··· RECORDS FOR THE TASK

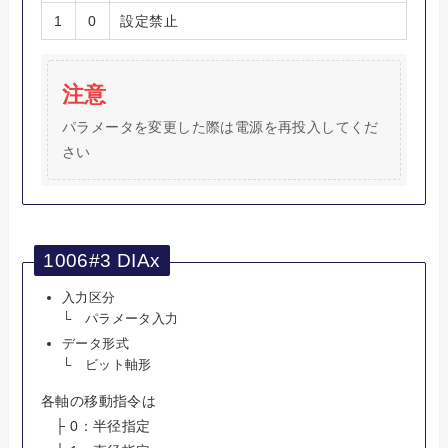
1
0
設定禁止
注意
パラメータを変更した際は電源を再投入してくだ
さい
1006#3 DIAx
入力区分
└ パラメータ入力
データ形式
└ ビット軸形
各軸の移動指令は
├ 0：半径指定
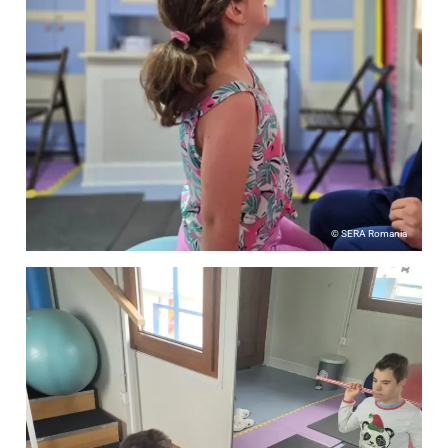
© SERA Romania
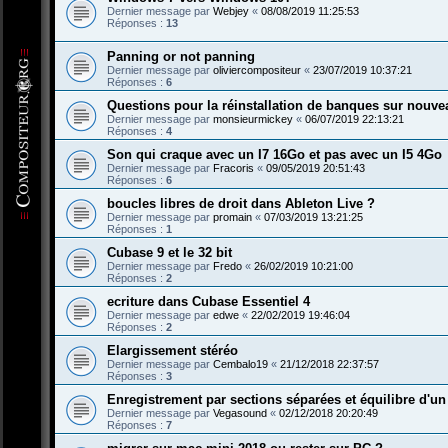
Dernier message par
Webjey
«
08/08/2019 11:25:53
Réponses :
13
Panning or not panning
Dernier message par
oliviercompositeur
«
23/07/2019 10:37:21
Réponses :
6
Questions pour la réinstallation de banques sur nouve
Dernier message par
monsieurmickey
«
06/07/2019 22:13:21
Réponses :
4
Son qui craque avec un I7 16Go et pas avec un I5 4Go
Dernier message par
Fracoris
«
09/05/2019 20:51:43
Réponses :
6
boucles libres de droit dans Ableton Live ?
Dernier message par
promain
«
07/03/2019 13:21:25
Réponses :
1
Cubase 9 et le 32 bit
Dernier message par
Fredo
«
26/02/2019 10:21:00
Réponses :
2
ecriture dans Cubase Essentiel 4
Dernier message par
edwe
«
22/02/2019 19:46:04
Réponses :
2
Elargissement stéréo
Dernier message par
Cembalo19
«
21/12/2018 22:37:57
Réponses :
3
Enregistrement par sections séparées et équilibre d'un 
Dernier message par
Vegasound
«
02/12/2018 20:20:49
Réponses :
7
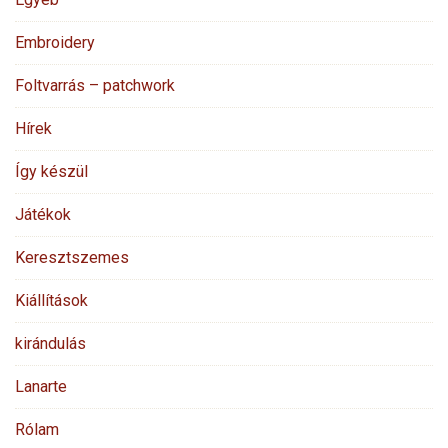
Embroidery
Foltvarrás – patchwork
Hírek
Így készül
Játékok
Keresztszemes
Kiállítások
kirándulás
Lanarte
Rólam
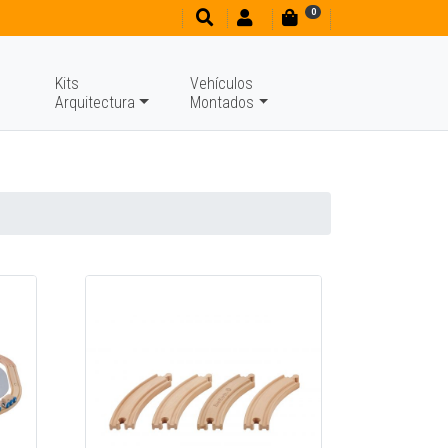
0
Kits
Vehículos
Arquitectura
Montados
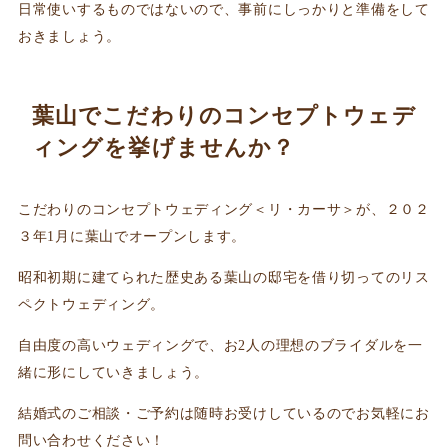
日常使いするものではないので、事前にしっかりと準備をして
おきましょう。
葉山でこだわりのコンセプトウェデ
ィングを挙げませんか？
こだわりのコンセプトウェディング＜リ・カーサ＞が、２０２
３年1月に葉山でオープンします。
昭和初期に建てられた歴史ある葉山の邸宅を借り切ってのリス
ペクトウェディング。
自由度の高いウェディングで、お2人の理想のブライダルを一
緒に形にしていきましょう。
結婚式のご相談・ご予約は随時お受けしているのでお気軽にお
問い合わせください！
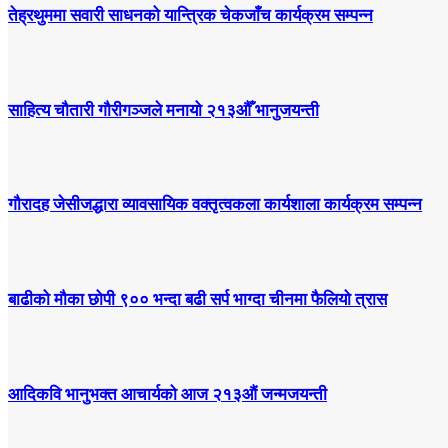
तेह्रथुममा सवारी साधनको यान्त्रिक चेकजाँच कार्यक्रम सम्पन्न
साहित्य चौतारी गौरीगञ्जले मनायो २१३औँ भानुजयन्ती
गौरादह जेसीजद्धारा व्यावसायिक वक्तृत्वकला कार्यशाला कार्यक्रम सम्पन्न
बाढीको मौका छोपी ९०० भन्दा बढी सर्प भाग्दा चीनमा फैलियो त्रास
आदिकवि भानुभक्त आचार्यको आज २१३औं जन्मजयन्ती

······

INSTRUCTIONS TO FOLLOW —
Pull out every line in the records above that contains the string "dans". Letter case must match.

THE COMPLETED TASK —
boucles libres de droit dans Ableton Live ?
ecriture dans Cubase Essentiel 4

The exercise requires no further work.